___ DOCUMENT EXTRACT

Indeed, according to one tally, the life expectancy of someone born in 1948, as I apparently was, is 64.6. I guess that means I’ve contributed to climate change for 13 more years than actuaries had indicated.

Thank God statistics lie, and thank Yahweh I wasn’t born in 1900, when life expectancy was 46.3 years. That’s for men; back then, women lived two years or so longer. Now, the feminine gap has increased to about six years. (Only reason I can think of why men’s lives are cut short is women, but that’s just speculation on my part.)

But enough about me; I’ll get back on point before the numbers lull you to sleep.

Japanese are living longer, which leads one to believe that there must be a helluva housing crunch over there. As it turns out, there’s a glut of houses available, according to a lifestyle column on ThisIsInsider.com, based on Reddit information, which is generally reliable.

The column suggests there are “tons of abandoned and empty houses on the outskirts of Japan’s major cities,” then gets more specific and switches to 8 million homes. (After all, nobody buys homes by the ton.) And people can have them just for the asking, or pennies on the dollar.

______

* [REQUIREMENT 1]: In the life expectancy passage, what was the life expectancy for men born in 1900?

___ MATERIAL SHOWN

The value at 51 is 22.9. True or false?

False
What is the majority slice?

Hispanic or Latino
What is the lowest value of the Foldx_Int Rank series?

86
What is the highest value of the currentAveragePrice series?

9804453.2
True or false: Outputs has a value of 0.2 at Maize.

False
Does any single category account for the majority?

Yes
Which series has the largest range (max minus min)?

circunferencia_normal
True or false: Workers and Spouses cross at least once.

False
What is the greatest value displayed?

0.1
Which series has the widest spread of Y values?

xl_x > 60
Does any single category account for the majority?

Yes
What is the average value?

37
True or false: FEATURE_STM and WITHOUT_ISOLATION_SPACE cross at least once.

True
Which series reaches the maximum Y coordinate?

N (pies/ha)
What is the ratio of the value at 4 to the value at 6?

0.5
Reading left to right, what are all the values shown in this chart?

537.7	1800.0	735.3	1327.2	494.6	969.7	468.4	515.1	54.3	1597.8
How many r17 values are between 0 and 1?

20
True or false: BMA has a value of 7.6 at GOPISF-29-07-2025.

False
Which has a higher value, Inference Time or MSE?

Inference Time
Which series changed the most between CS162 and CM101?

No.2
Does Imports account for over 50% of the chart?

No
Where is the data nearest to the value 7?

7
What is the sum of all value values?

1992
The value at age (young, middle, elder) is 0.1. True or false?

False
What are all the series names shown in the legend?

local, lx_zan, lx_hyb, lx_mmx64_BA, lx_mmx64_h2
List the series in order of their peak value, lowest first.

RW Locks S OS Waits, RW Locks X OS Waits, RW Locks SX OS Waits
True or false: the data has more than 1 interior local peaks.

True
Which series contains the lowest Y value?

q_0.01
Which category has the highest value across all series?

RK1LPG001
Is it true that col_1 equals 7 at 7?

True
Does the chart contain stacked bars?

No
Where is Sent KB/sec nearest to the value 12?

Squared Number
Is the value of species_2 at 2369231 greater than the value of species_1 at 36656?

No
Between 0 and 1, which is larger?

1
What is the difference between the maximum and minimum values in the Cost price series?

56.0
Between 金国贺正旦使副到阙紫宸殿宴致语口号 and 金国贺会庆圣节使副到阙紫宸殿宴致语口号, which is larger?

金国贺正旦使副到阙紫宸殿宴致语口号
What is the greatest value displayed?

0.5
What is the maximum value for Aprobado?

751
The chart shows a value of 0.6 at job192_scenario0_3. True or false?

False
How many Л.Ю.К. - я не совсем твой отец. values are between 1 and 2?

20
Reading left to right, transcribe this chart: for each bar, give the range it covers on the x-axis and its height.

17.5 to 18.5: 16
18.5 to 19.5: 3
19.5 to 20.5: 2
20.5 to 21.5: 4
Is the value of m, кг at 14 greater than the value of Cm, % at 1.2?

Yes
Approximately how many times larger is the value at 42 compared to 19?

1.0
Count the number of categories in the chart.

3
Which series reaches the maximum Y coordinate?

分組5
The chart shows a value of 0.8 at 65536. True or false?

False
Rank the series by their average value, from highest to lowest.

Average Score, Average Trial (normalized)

______

* [REQUIREMENT 2]: Rewrite the entries from the first one through the line containing "What is the ratio", replacing "majority slice" with "largest slice" and leaving everything else unchanged. Return only those lines.

* [TASK ANSWER 1]: 46.3 years

* [TASK ANSWER 2]:
The value at 51 is 22.9. True or false?

False
What is the largest slice?

Hispanic or Latino
What is the lowest value of the Foldx_Int Rank series?

86
What is the highest value of the currentAveragePrice series?

9804453.2
True or false: Outputs has a value of 0.2 at Maize.

False
Does any single category account for the majority?

Yes
Which series has the largest range (max minus min)?

circunferencia_normal
True or false: Workers and Spouses cross at least once.

False
What is the greatest value displayed?

0.1
Which series has the widest spread of Y values?

xl_x > 60
Does any single category account for the majority?

Yes
What is the average value?

37
True or false: FEATURE_STM and WITHOUT_ISOLATION_SPACE cross at least once.

True
Which series reaches the maximum Y coordinate?

N (pies/ha)
What is the ratio of the value at 4 to the value at 6?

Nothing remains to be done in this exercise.